YOUR TASK:
Set down each line of the material that follows, exactly, with no pictures.

[RECORD EXCERPTS — start]

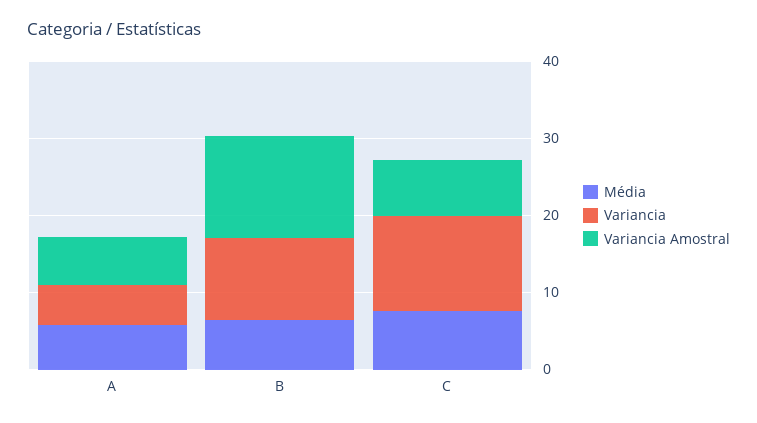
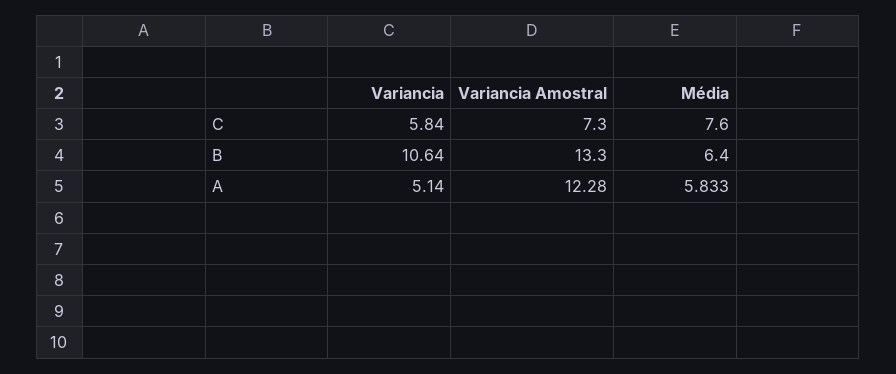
  {
    "Média": {
      "A": 5.833,
      "B": 6.4,
      "C": 7.6
    },
    "Variancia": {
      "A": 5.14,
      "B": 10.64,
-     "C": 12
+     "C": 5.84
    },
    "Variancia Amostral": {
-     "A": 6,
+     "A": 12.28,
      "B": 13.3,
      "C": 7.3
    }
  }

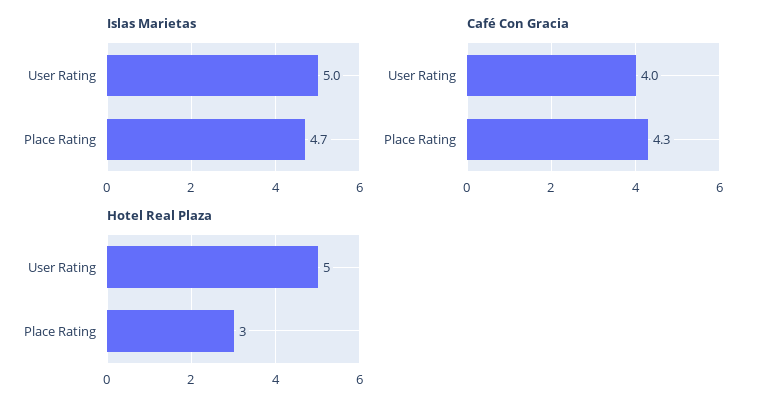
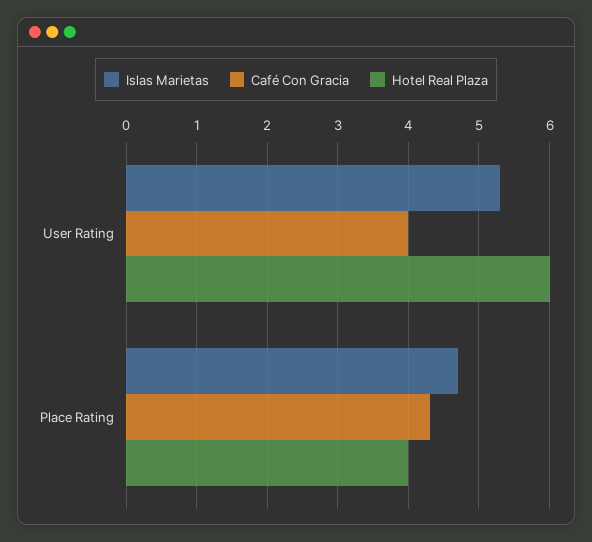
  {
    "Islas Marietas": {
-     "User Rating": 5,
+     "User Rating": 5.3,
      "Place Rating": 4.7
    },
    "Café Con Gracia": {
      "User Rating": 4,
      "Place Rating": 4.3
    },
    "Hotel Real Plaza": {
-     "User Rating": 5,
+     "User Rating": 6,
-     "Place Rating": 3
+     "Place Rating": 4
    }
  }

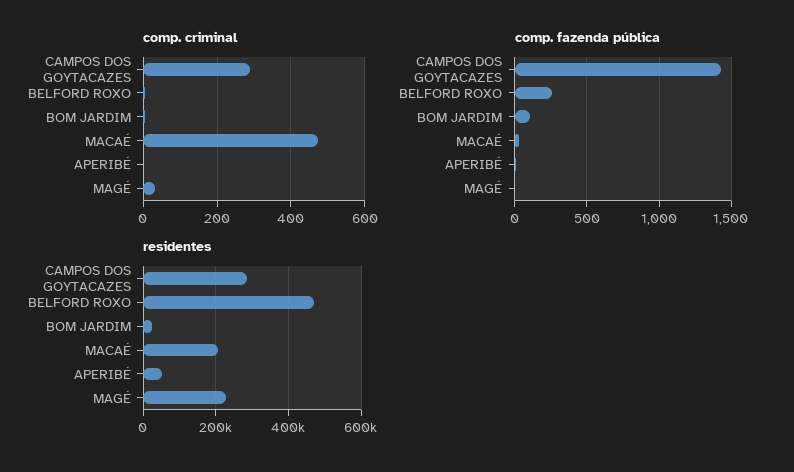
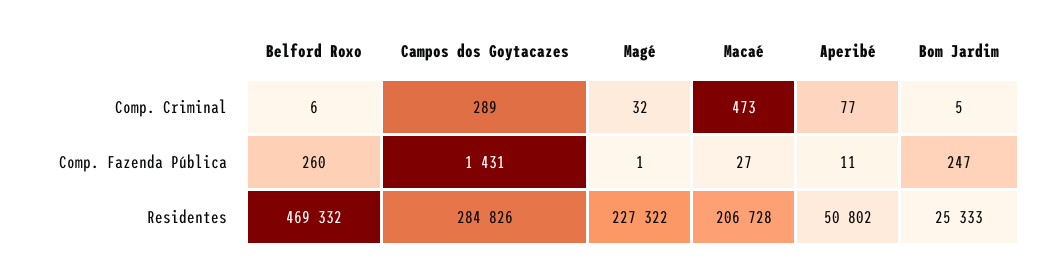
  {
    "comp. criminal": {
      "CAMPOS DOS GOYTACAZES": 289,
      "BELFORD ROXO": 6,
      "BOM JARDIM": 5,
      "MACAÉ": 473,
-     "APERIBÉ": 0,
+     "APERIBÉ": 77,
      "MAGÉ": 32
    },
    "comp. fazenda pública": {
      "CAMPOS DOS GOYTACAZES": 1431,
      "BELFORD ROXO": 260,
-     "BOM JARDIM": 100,
+     "BOM JARDIM": 247,
      "MACAÉ": 27,
      "APERIBÉ": 11,
      "MAGÉ": 1
    },
    "residentes": {
      "CAMPOS DOS GOYTACAZES": 284826,
      "BELFORD ROXO": 469332,
      "BOM JARDIM": 25333,
      "MACAÉ": 206728,
      "APERIBÉ": 50802,
      "MAGÉ": 227322
    }
  }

[RECORD EXCERPTS — finish]

RESPONSE:
  {
    "Média": {
      "A": 5.833,
      "B": 6.4,
      "C": 7.6
    },
    "Variancia": {
      "A": 5.14,
      "B": 10.64,
-     "C": 12
+     "C": 5.84
    },
    "Variancia Amostral": {
-     "A": 6,
+     "A": 12.28,
      "B": 13.3,
      "C": 7.3
    }
  }

  {
    "Islas Marietas": {
-     "User Rating": 5,
+     "User Rating": 5.3,
      "Place Rating": 4.7
    },
    "Café Con Gracia": {
      "User Rating": 4,
      "Place Rating": 4.3
    },
    "Hotel Real Plaza": {
-     "User Rating": 5,
+     "User Rating": 6,
-     "Place Rating": 3
+     "Place Rating": 4
    }
  }

  {
    "comp. criminal": {
      "CAMPOS DOS GOYTACAZES": 289,
      "BELFORD ROXO": 6,
      "BOM JARDIM": 5,
      "MACAÉ": 473,
-     "APERIBÉ": 0,
+     "APERIBÉ": 77,
      "MAGÉ": 32
    },
    "comp. fazenda pública": {
      "CAMPOS DOS GOYTACAZES": 1431,
      "BELFORD ROXO": 260,
-     "BOM JARDIM": 100,
+     "BOM JARDIM": 247,
      "MACAÉ": 27,
      "APERIBÉ": 11,
      "MAGÉ": 1
    },
    "residentes": {
      "CAMPOS DOS GOYTACAZES": 284826,
      "BELFORD ROXO": 469332,
      "BOM JARDIM": 25333,
      "MACAÉ": 206728,
      "APERIBÉ": 50802,
      "MAGÉ": 227322
    }
  }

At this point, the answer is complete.